» **What you will do**
Restate all data exactly. No images.

[Start of section]

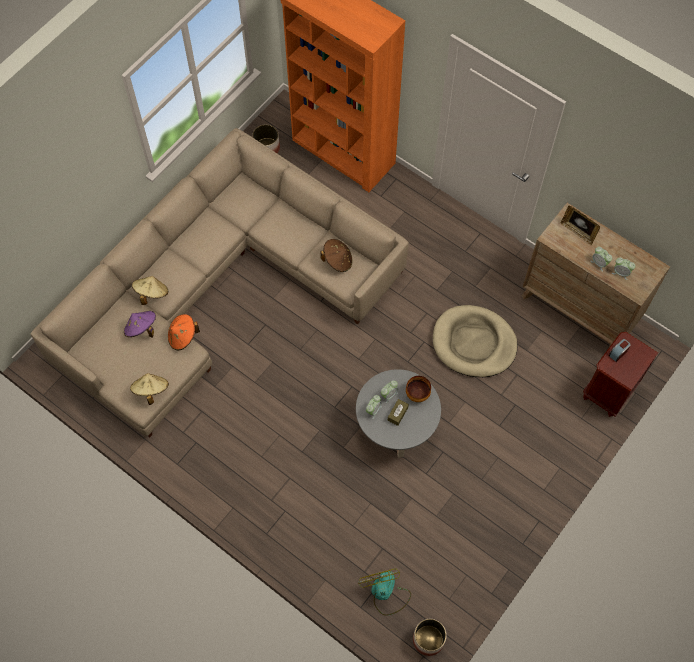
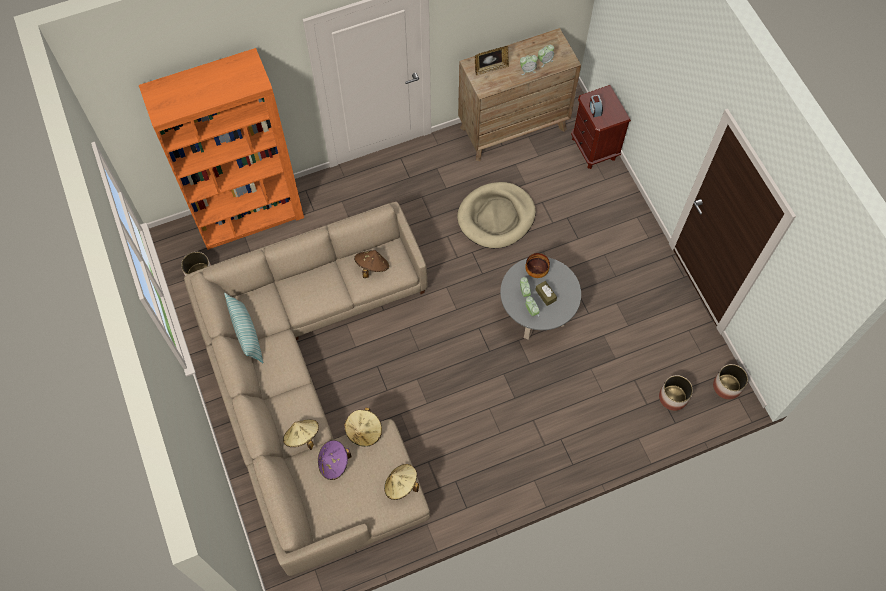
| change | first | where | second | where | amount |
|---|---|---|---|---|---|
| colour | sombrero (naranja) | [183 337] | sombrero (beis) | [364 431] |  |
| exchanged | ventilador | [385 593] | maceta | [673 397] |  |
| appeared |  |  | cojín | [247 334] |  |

[End of section]

» **Your solution**
| change | first | where | second | where | amount |
|---|---|---|---|---|---|
| colour | sombrero (naranja) | [183 337] | sombrero (beis) | [364 431] |  |
| exchanged | ventilador | [385 593] | maceta | [673 397] |  |
| appeared |  |  | cojín | [247 334] |  |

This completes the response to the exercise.